“C’è qualcosa nell’acqua”
Questo film è come un pacco regalo con una confezione bellissima ma, una volta aperta, ci trovi dentro qualcosa di andato a male.
Il regista Gore Verbinski è bravo, lo sappiamo perché sa spaziare tra generi diversi con estro (“Pirati dei Caraibi”, “The Ring”, “Rango”) e ci piace soprattutto per i momenti più ritmati e sopra le righe che sa creare all’interno dei suoi film, come gli spassosi inseguimenti di Jack Sparrow nella trilogia dei Pirati o le peripezie dello sfortunato “Lone Ranger”.
Egli però non è né Hitchcock né Kubrick, ed è quantomeno avventato da parte sua voler tenere alta la tensione nello spettatore per due ore e mezza di thriller come vorrebbe fare, senza riuscirci, con “La Cura dal Benessere”.
Questo film infatti intraprende più direzioni, va a tentativi e non si sa bene a quale genere associarlo: contiene un po’ di thriller, una buona dose di horror e un mal riposto principio di critica sociale!
Visivamente è interessante, si vede subito che è una produzione molto curata, persino a livello cromatico, ma ciò non serve a niente se poi la trama è pasticciata, piena di colpi di scena inutili che arriva persino a sfiorare il ridicolo involontario: tanto per dire, ciò che resta nella memoria dello spettatore è la scena delle anguille che escono dallo scarico del water!
E dire che invece altre scene di orrore sono ben fatte, puntano a paure ancestrali come l’annegamento, la rottura dei denti, la violenza (fortunatamente finta) sugli animali.

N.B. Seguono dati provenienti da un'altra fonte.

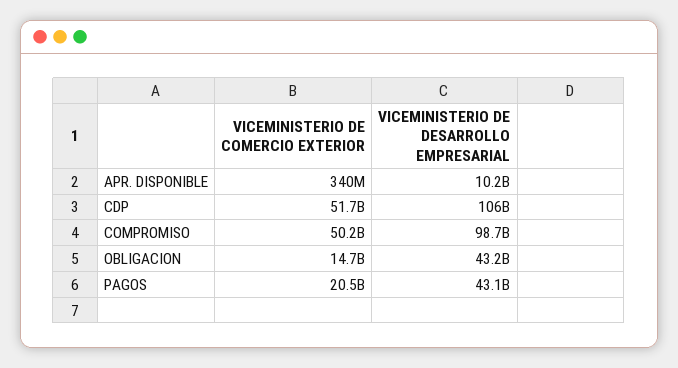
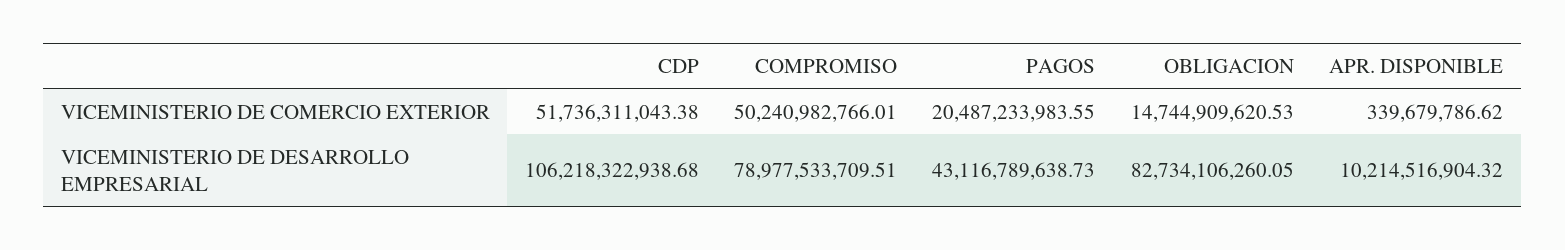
VICEMINISTERIO DE DESARROLLO EMPRESARIAL, COMPROMISO: 98700000000 -> 78977533709.51
VICEMINISTERIO DE DESARROLLO EMPRESARIAL, OBLIGACION: 43200000000 -> 82734106260.05

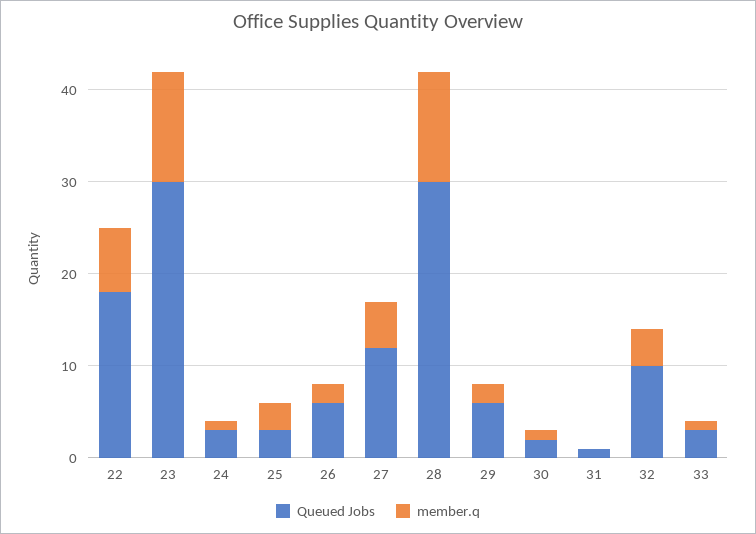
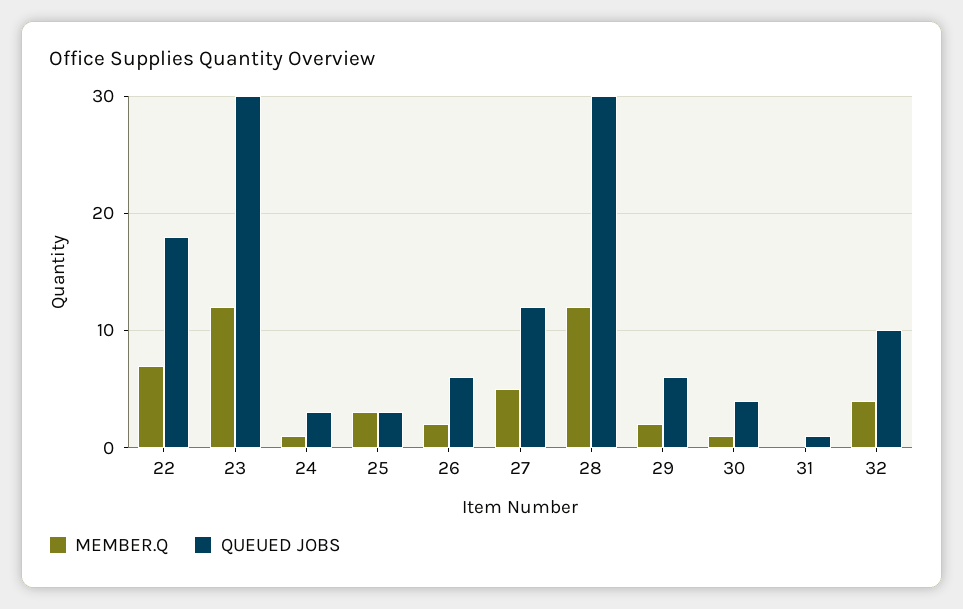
Queued Jobs, 30: 2 -> 4
Queued Jobs, 33: 3 -> none
member.q, 33: 1 -> none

Anche il protagonista Dane De Haan sarebbe valido e in parte, all’inizio antipatico per esigenze di copione (è un borioso arrampicatore sociale che deve andare a recuperare il proprio boss, impazzito e fuggito in un’immacolata clinica svizzera che nasconde più di un segreto), che poi diventa vittima degli eventi e subisce, fa esperienza, cresce ma poi cade in un meccanismo ripetitivo facendosi più male di prima.
Il personaggio evolve ma non basta, viene sprecato perché gli si affiancano coprotagonisti poco realistici, come la ragazzina idiota che lo coinvolge in un tour soprannaturale o il villain telefonatissimo, che individui subito, e che sembra uscito dalla peggiore versione di “Frankenstein”.
In definitiva, sembra un’imitazione mal riuscita di “Shutter Island” di Scorsese virata sul gotico, ma che non sa dare i brividi che ad esempio trasmetteva “The Woman in Black” con Daniel Radcliffe.
Tutto già visto, finale imbarazzante e lunghezza eccessiva…provaci ancora Gore!